───── SUPPLIED MATERIAL ─────

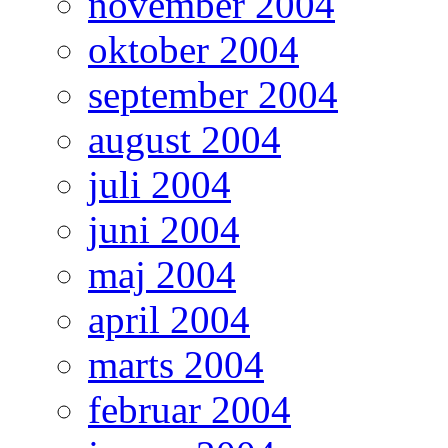
november 2004
oktober 2004
september 2004
august 2004
juli 2004
juni 2004
maj 2004
april 2004
marts 2004
februar 2004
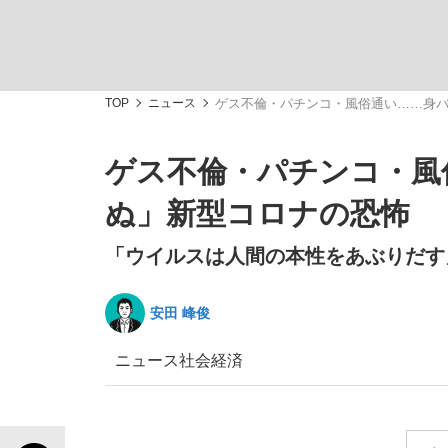
TOP
ニュース
ゲス不倫・パチンコ・風俗通い……身
ゲス不倫・パチンコ・風
「敗因分析は一切聞かれなかった」侍ジャパン選
キングの誕生を、目撃せよ。
ぬ」新型コロナの恐怖
「ウイルスは人間の本性をあぶりだす
安田 峰俊
the Style
ニュース
社会
経済
「目標達成できなかったからと言って…」サッ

─────

(WHAT YOU SHOULD DO):
Write out the text from all the items again, leaving out the pictures. Switch "oktober" to "October" and keep everything else the same.

(RESPONSE TO THE TASK):
november 2004
October 2004
september 2004
august 2004
juli 2004
juni 2004
maj 2004
april 2004
marts 2004
februar 2004
TOP
ニュース
ゲス不倫・パチンコ・風俗通い……身
ゲス不倫・パチンコ・風
「敗因分析は一切聞かれなかった」侍ジャパン選
キングの誕生を、目撃せよ。
ぬ」新型コロナの恐怖
「ウイルスは人間の本性をあぶりだす
安田 峰俊
the Style
ニュース
社会
経済
「目標達成できなかったからと言って…」サッ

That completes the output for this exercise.